Getting lit on coffee or energy drinks
While coffee is relatively natural and safe compared to pre-workout supplements, it can wreak havoc on an empty stomach and your adrenal glands. If you do enjoy a pre-workout coffee, just be sure to have some actual food as well!
Caffeine is a stimulant, which activates the sympathetic (fight or flight) nervous system, which increases our heart rate among other things. Starting your workout with a lower resting heart rate is the key to long-term health and fitness, and is a great thing to track and work towards improving.
It's always best to get natural energy from phytonutrients, rather than from stimulants!

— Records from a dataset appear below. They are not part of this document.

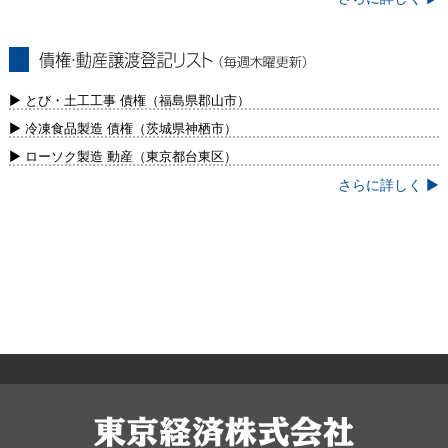
債権・動産譲渡登記リスト（毎週木曜更
新）
▶ とび・土工工事 債権（福島県郡山市）
▶ 冷凍食品製造 債権（茨城県神栖市）
▶ ローソク製造 動産（東京都台東区）
さらに詳しく ▶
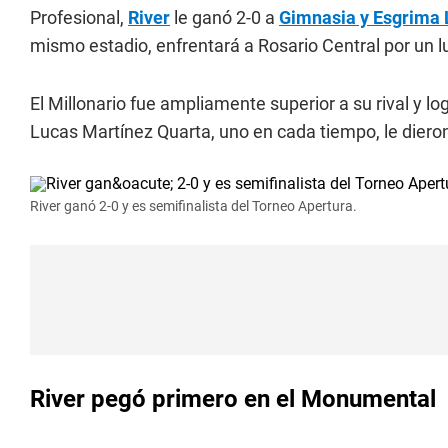
Profesional,
River
le ganó 2-0 a
Gimnasia y Esgrima 
mismo estadio, enfrentará a Rosario Central por un lug
El Millonario fue ampliamente superior a su rival y l
Lucas Martínez Quarta, uno en cada tiempo, le dieron
River ganó 2-0 y es semifinalista del Torneo Apertura.
River pegó primero en el Monumental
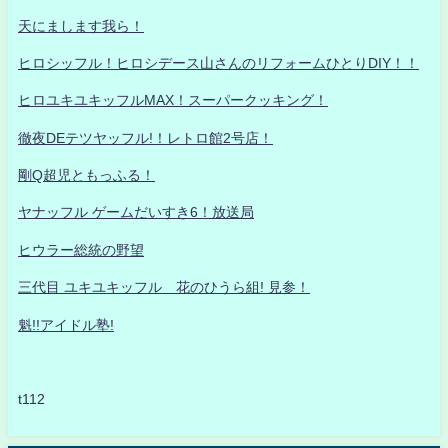
天にまします我ら！
ヒロシッフル！ヒロシデース山さんのリフォームひとりDIY！！
ヒロユキユキッフルMAX！スーパークッキング！
徹夜DEテツヤッフル!！レトロ館2号店！
剛Q超児ともっふる！
ヤナッフル ゲームだいすき6！放送局
ヒウラー総統の野望
三代目 ユキユキッフル 花のひうら組! 見参！
魁!!アイドル塾!
t112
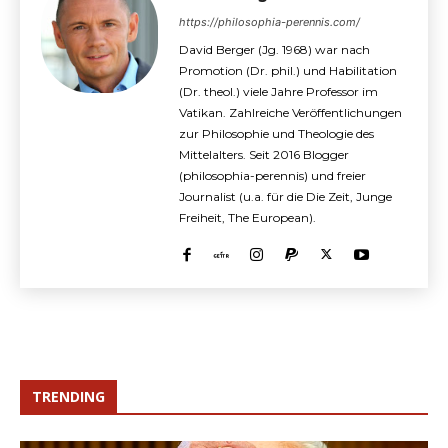
https://philosophia-perennis.com/
David Berger (Jg. 1968) war nach
Promotion (Dr. phil.) und Habilitation
(Dr. theol.) viele Jahre Professor im
Vatikan. Zahlreiche Veröffentlichungen
zur Philosophie und Theologie des
Mittelalters. Seit 2016 Blogger
(philosophia-perennis) und freier
Journalist (u.a. für die Die Zeit, Junge
Freiheit, The European).
TRENDING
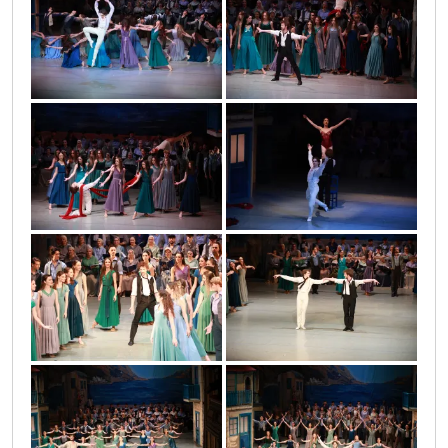
vla_5759
vla_5761
vla_5762
vla_5770
vla_5775
vla_5776
vla_5779
vla_5785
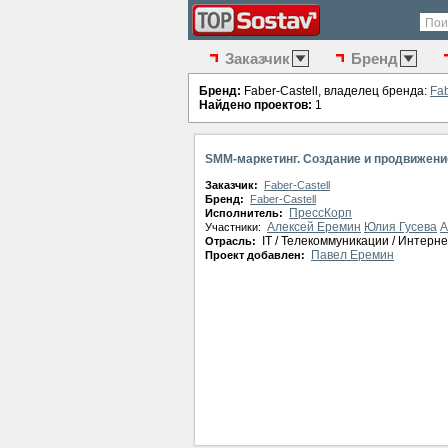
Пои
Заказчик
Бренд
Бренд:
Faber-Castell, владелец бренда:
Fab
Найдено проектов:
1
SMM-маркетинг. Создание и продвижение
Заказчик:
Faber-Castell
Бренд:
Faber-Castell
ПрессКорп
Исполнитель:
Алексей Еремин
Юлия Гусева
А
Участники:
IT / Телекоммуникации / Интерне
Отрасль:
Павел Еремин
Проект добавлен:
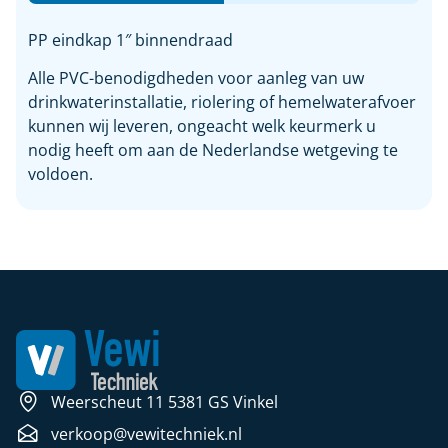
PP eindkap 1″ binnendraad
Alle PVC-benodigdheden voor aanleg van uw
drinkwaterinstallatie, riolering of hemelwaterafvoer
kunnen wij leveren, ongeacht welk keurmerk u
nodig heeft om aan de Nederlandse wetgeving te
voldoen.
Weerscheut 11 5381 GS Vinkel
verkoop@vewitechniek.nl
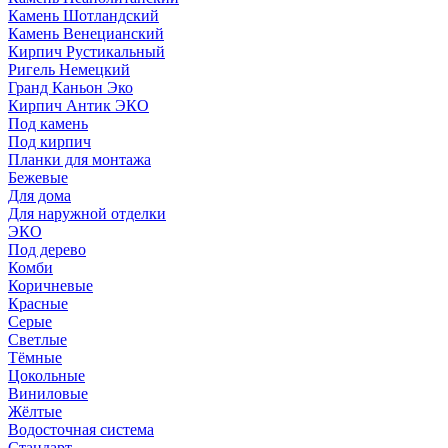
Камень Шотландский
Камень Венецианский
Кирпич Рустикальный
Ригель Немецкий
Гранд Каньон Эко
Кирпич Антик ЭКО
Под камень
Под кирпич
Планки для монтажа
Бежевые
Для дома
Для наружной отделки
ЭКO
Под дерево
Комби
Коричневые
Красные
Серые
Светлые
Тёмные
Цокольные
Виниловые
Жёлтые
Водосточная система
Стандарт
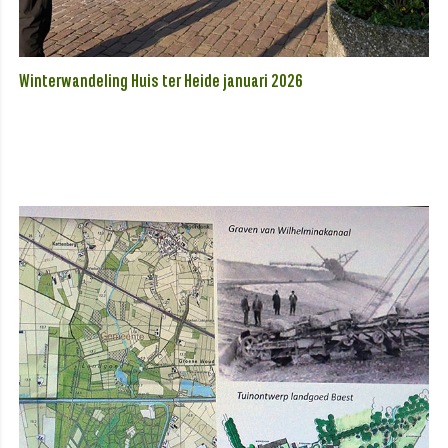
Winterwandeling Huis ter Heide januari 2026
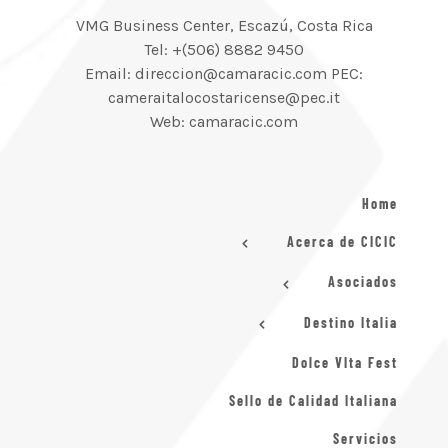
VMG Business Center, Escazú, Costa Rica
Tel: +(506) 8882 9450
Email: direccion@camaracic.com PEC:
cameraitalocostaricense@pec.it
Web: camaracic.com
Home
Acerca de CICIC
Asociados
Destino Italia
Dolce VIta Fest
Sello de Calidad Italiana
Servicios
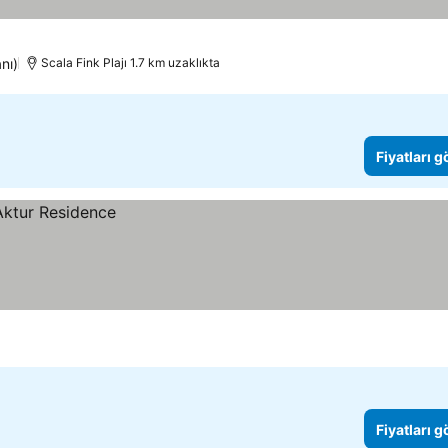
nı)
Scala Fink Plajı 1.7 km uzaklıkta
Fiyatları 
Fiyatları 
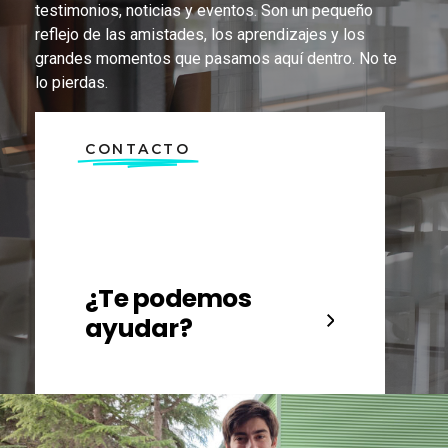
testimonios, noticias y eventos. Son un pequeño
reflejo de las amistades, los aprendizajes y los
grandes momentos que pasamos aquí dentro. No te
lo pierdas.
CONTACTO
¿Te podemos
ayudar?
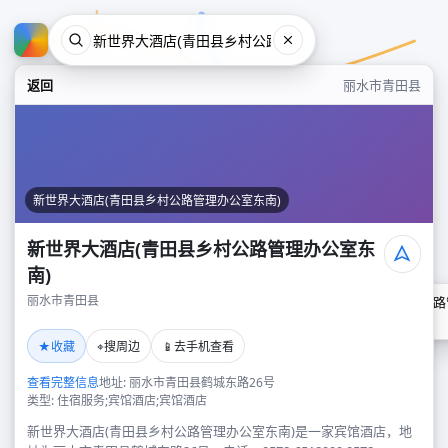
返回
丽水市青田县
新世界大酒店(青田县乡村公路管理办公室东南)
新世界大酒店(青田县乡村公路管理办公室东
南)
丽水市青田县
新世界大酒店(青田县乡村公路
丽水市青田县
★
⌖
📱
收藏
搜周边
去手机查看
查看完整信息
地址: 丽水市青田县鹤城东路26号
类型: 住宿服务;宾馆酒店;宾馆酒店
新世界大酒店(青田县乡村公路管理办公室东南)是一家宾馆酒店，地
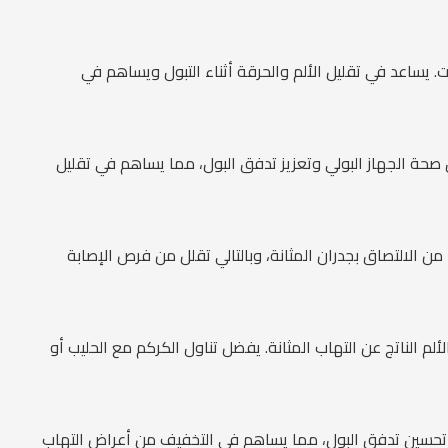
. يساعد في تقليل الألم والحرقة أثناء التبول ويساهم في
 صحة الجهاز البولي وتعزيز تدفق البول، مما يساهم في تقليل
من الالتصاق بجدران المثانة، وبالتالي تقلل من فرص الإصابة
 الناتج عن التهاب المثانة. يفضل تناول الكركم مع الحليب أو
ي تحسين تدفق البول، مما يساهم في التخفيف من أعراض التهاب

Eat something small, light and full of nutrients (like fruit!) before cardio to have all of the energy
Eating something big before cardio
As cardio workouts tend to involve a lot of fast-paced movement, the last thing we need is the feeling of our very recent meal sloshing around inside us.
Eat something small, light and full of nutrients (like fruit!) before cardio to have all of the energy without any of the added weight.
If you love smoothies before a workout, keep it on the smaller side with a thicker, more nutrient-dense consistency. Save the big one for post-workout!
Getting to the gym hungry
Although we don't want to turn up for a workout in a food coma, we also don't want to be starving. A grumbling stomach can be a huge distraction, and with our minds on food, we'll be unable to focus on doing a great workout.
Find that sweet spot where you're not full, but you can definitely get through your workout fully focused and free from food fantasies.
Relying on quick & easy processed snacks
Store-bought protein bars and other processed ‘sports snacks' are pretty similar to pre-workout supplements - they are advertised to give you the energy you need to live an active lifestyle, but in reality, are probably doing more harm than good.
If they aren't laden with sugar, then they'll be full of artificial sweeteners and other chemical additives.
If you do need something quick and easy, always read the ingredients instead of the advertising, and opt for the snack bars that are made from whole foods.
Getting on a sugar high or eating fast food
Junk food feels very heavy in the stomach and can cause low energy, a spike in blood sugar, indigestion, heartburn and other gastrointestinal issues… But it's ok to eat sugar and fast food before a workout because you're going to train hard and burn it all off, right? Wrong!
Working out is part of a healthy lifestyle, not a means to get away with poor food choices. Don't forget - reaching your goals is 80% nutrition, meaning it's impossible to out-train a bad diet.
Over-fuelling (or under-fuelling)
If you're doing a 30-minute session, you don't need to eat as if you're training for a 90+ minute workout. You don’t want to be fueling yourself up with much more then what you will be burning off.
So, if your goal happens to be fat loss, taking in enough calories to fuel a 2-hour workout but only training for 30 minutes is going to seriously hinder your progress.
Remember, always focus on healthy calories and not dead calories from soft drinks or junk food!
Too early or too late
Even if you just eat something small, eating immediately before exercise is never a good idea. Give yourself at least 20 minutes (but less than an hour) between finishing your meal and starting your workout.
If you have lunch at 1pm and head to the gym at 4pm, then your lunch does not qualify as a pre-workout meal. Even if you're not yet hungry, it's important to provide your body with the fuel it needs to improve through exercise.
While there are certainly benefits to the occasional fasted cardio session, our food choices have the power to lay the foundation for consistently great workouts.
When we plan our pre-workout meals well, our muscles and minds are correctly fueled, we perform at our best, and we reach our goals much sooner.